Gestão de resíduos na sociedade brasileira

Enviada em 11/09/2020

A Revolução Industrial, um dos maiores marcos do século XIX, proporcionou à humanidade produzir insumos de modo mais eficiente e em maior quantidade, todavia esse benefício veio acompanhado de um novo problema: o aumento do nível de lixo. Assim, os países deveriam apresentar métodos para gerir adequadamente esses resíduos, no entanto a situação brasileira é oposta ao posicionamento esperado. De fato, o despreocupação da população frente ao descarte e reciclagem de rejeitos, além do descaso governamental perante essa problemática, comprometem a situação do meio ambiente e das pessoas que dependem dele para sobreviver.

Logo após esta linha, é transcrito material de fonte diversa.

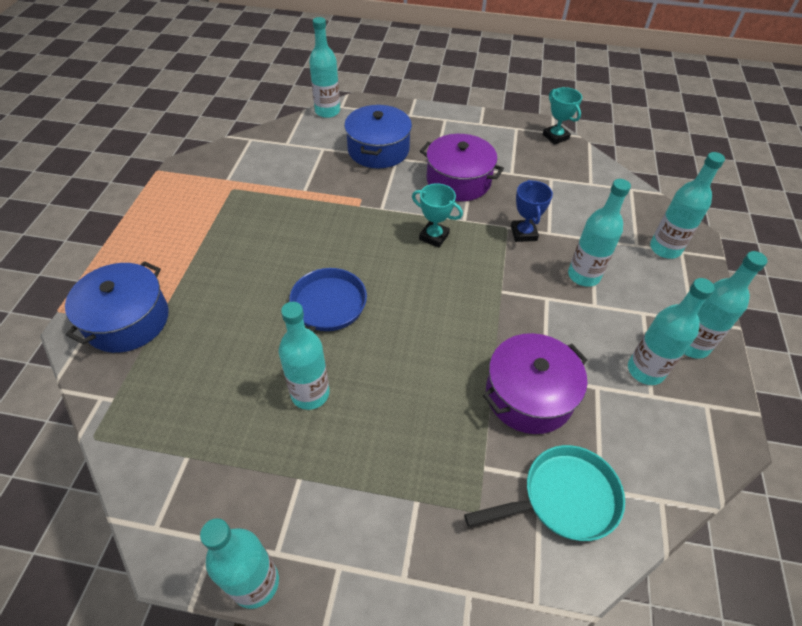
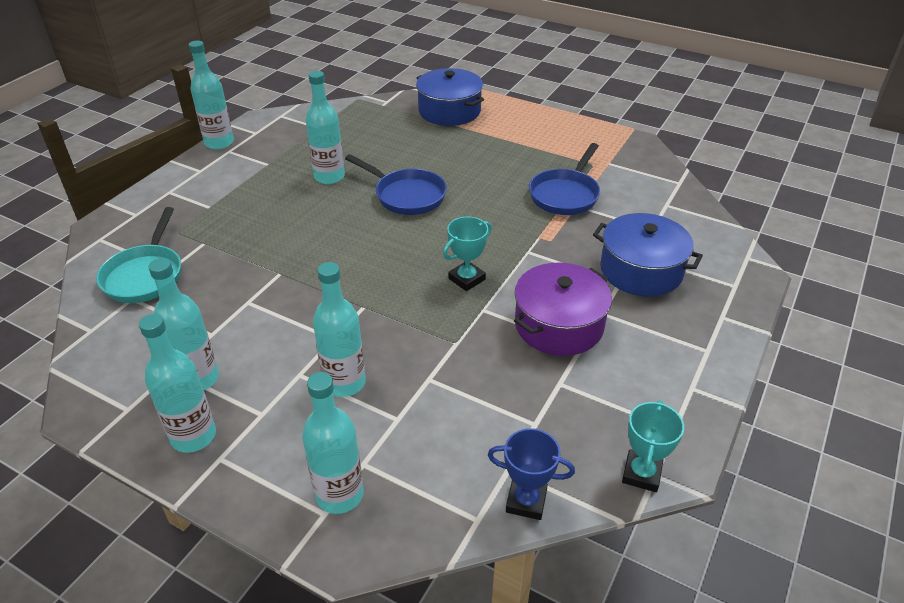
camera: 110 degrees right, 10 degrees down
(289, 199) = (565, 195): none -> blue pan
(327, 111) = (735, 244): turquoise bottle -> none
(523, 233) = (438, 354): blue trophy -> blue trophy (526, 501)
(529, 395) = (239, 286): purple pot -> none
(555, 137) = (641, 474): turquoise trophy -> turquoise trophy turned 60 degrees counterclockwise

Mormente, o descaso da sociedade brasileira perante a atual situação do lixo no Brasil compromete uma boa gestão desses resíduos. Com efeito, essa realidade pode ser justificada pela má formação nas duas primeiras instâncias de socialização, que para o sociólogo francês Émile Durkheim, são a família e a escola. Assim, quando uma pessoa não receber instruções precisas dessas instituições sociais para que seja consciente com o meio ambiente e promova uma relação harmoniosa com esse fator, então, ela tenderá ao consumismo e ao descaso com o descarte de detritos. Dessa forma, com a não participação da população no processo de administração de substratos, sobrecarrega-se a atuação do Estado, que, muitas vezes, acaba por abdicar dessa função social.

Além disso, a despreocupação do governo brasileiro com a administração de rejeitos deve-se, principalmente, a dois fatores: essa problemática não atinge a “aristocracia” brasileira; com o descaso da população frente à situação, o governo não sente obrigação na resolução do problema. De fato, assim como acontecia na Idade Média, no Brasil, a classe rica não é atingida tal como a classe pobre pelos problemas da nação. Dessa forma, a situação do lixo brasileiro não é uma exceção, já que segundo dados do IBGE, as cidades mais afetadas pela problemática dos resíduos são as do interior, já que por ineficácia dos órgãos regionais, elas não apresentam planos para tratamento dos substratos. Ademais, a falta de participação política nas questões administrativas nacionais justifica a isenta participação governamental nesse impasse, pois, é sabido que desde a Grécia Antiga, quando a democracia era direta, o engajamento social é um alicerce para a resolução dos problemas.

É imperativo, portanto, que o Estado brasileiro, por meio de órgãos regionais como as Secretárias do Meio Ambiente, promovam o investimento na construção de centros de reciclagem e de aterros controlados, a fim de que o lixo das cidades brasileiras encaminhem-se para os locais de gestão correta de resíduos, tal ação pode ser feita por capacitação do público regional, para que trabalhem nesses centros, promovendo assim, uma gestão eficiente de substratos.